1942. II. 3. Двести двадцать седьмой день войны. М. Ф. вернулась из распределителя ни с чем. Выдач нет и сегодня.
…Уйдем от нашего кошмарного настоящего куда-нибудь в сторону. Вчера вечером я хорошо занимался изучением прошлого Передней Азии и хеттской культуры, перемежая эти занятия с историей Академии наук. Уйдем и сегодня…
Но еще несколько слов для будущего читателя этих строк. Есть и такие «персонажи» даже на моем «малом радиусе». У соседей на кухне, где все они живут, сидит «оборонная дама», то есть жена инженера по оборонным работам. Она имеет возможность приобретать вещи за хлеб, крупу, масло, свиную кожу. Ей нужны самые изысканные вещи: белье, туфли, скатерти, полотенца; и за них она дает: кило хлеба за большой, хорошо сохранившийся ковер, горсточку пшена и несколько кусочков сахара за лампу, за туфли — 500 граммов рису… Голодные соседи только этим и держатся. Дама же себя не обижает… Значит, есть среди нас, голодных, в Ленинграде и сытые!..
А вот кусочек нашего быта. В Архиве сегодня только двое «присутствуют», дневные дежурные (ночные дежурства, как я уже отмечал, пришлось отменить из-за слабости сотрудников и отсутствия топлива): доктор истории А. И. Андреев и Фаина, истопница и рабочая Архива, жена кочегара, взятого на войну. Сидят они в 12-й комнате около плиты. Андреев читает диссертацию докторанта Бауэра и готовится к диспуту. Фаня топит плиту и скучает. Тогда Андреев пытается ее чем-нибудь рассмешить и опять продолжает свое чтение. Фаина, или Фаня, как ее зовут у нас, мать троих детей, татарка, до сих пор, до середины января, не сдавалась. Я уже отмечал ее выдержанность и стойкость. Она давно не имеет никаких известий о муже и писем от него. Ни разу она не пожаловалась на свою судьбу. Теперь она постарела, потемнела, подурнела, а ей еще нет и тридцати. По-видимому, она была недурна в молодости. Гибкая, тонкая, с природным умом и тактом, она в 17—20-летнем возрасте, вероятно, была красивой и приятной девушкой. А еще помоложе, наверное, напоминала незабываемый образ девочки-татарки, нарисованный Львом Толстым в «Кавказском пленнике». Жизнь у Фани сложилась и без «того нелегкая с тремя детьми, а сейчас и совсем сделалась тяжелой; едва она справляется с семьей и службой. С ней живет старуха, мать мужа, сама как дитя, требующая за собой ухода, Фаня мечтает эвакуироваться, уехать с детьми к себе на родину, в Пензенскую область. Ни одна эвакуация начиная с августа не удалась. Сейчас Фаня, как и все мы, переживает особенно тяжелые дни. Покуда ее крепкая натура выдерживала, выдержит ли теперь?

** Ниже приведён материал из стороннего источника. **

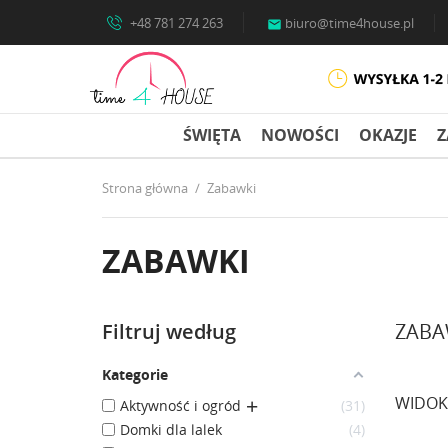
+48 781 274 263
biuro@time4house.pl

ŚWIĘTA
NOWOŚCI
OKAZJE
Z
Strona główna
Zabawki
ZABAWKI
Filtruj według
ZABA
Kategorie
WIDOK
Aktywność i ogród
31
Domki dla lalek
4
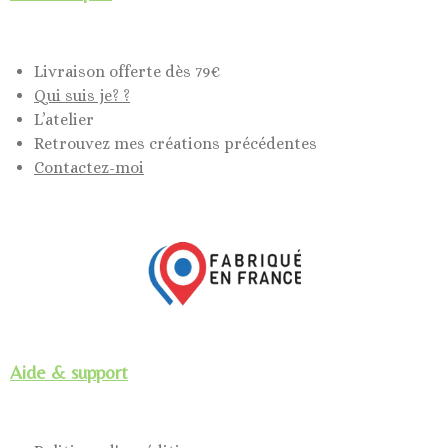
Livraison offerte dès 79€
Qui suis je? ?
L’atelier
Retrouvez mes créations précédentes
Contactez-moi
Aide & support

Андреев, тоже постаревший и потемневший, находит в себе силы и волю преодолевать все затруднения. Когда М. Ф. по моему поручению пришлось навестить Архив, она и нашла эту бытовую картинку новой архивной жизни.
У М. Ф. и Андреева неожиданно разговор перешел на общественные уборные.

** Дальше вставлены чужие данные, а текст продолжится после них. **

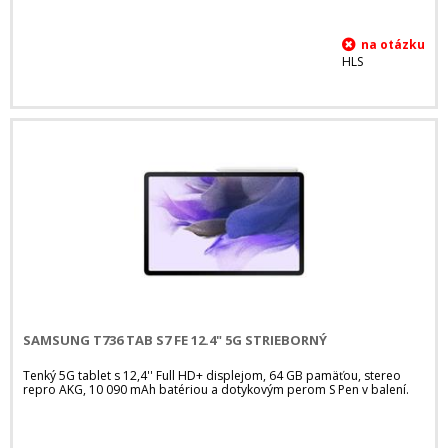
HLS
SAMSUNG T736 TAB S7 FE 12.4" 5G STRIEBORNÝ
Tenký 5G tablet s 12,4'' Full HD+ displejom, 64 GB pamäťou, stereo
repro AKG, 10 090 mAh batériou a dotykovým perom S Pen v balení.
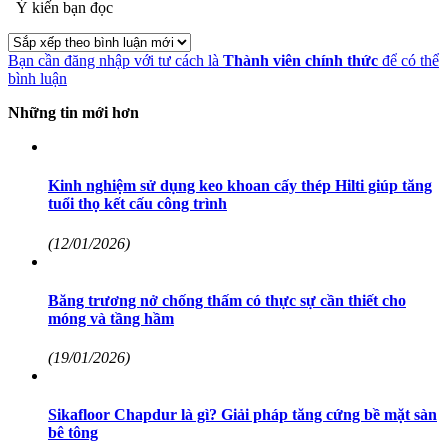
Ý kiến bạn đọc
Bạn cần đăng nhập với tư cách là
Thành viên chính thức
để có thể
bình luận
Những tin mới hơn
Kinh nghiệm sử dụng keo khoan cấy thép Hilti giúp tăng
tuổi thọ kết cấu công trình
(12/01/2026)
Băng trương nở chống thấm có thực sự cần thiết cho
móng và tầng hầm
(19/01/2026)
Sikafloor Chapdur là gì? Giải pháp tăng cứng bề mặt sàn
bê tông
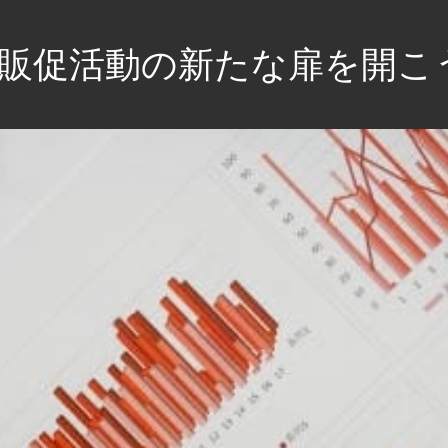
な販促活動の新たな扉を開こ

— За килограмм хлеба пошел бы чистить уборные, — говорит Андреев, — а сейчас достаточно и того, что выношу все это добро утром и вечером из квартиры.
— А мы не все выносим, — вставляет М. Ф.
— То есть как же, разве у вас действуют уборные?
— Нет, ведь топят на юге кизяком, вот и мы сжигаем.
Самый современный разговор, правда не салонный.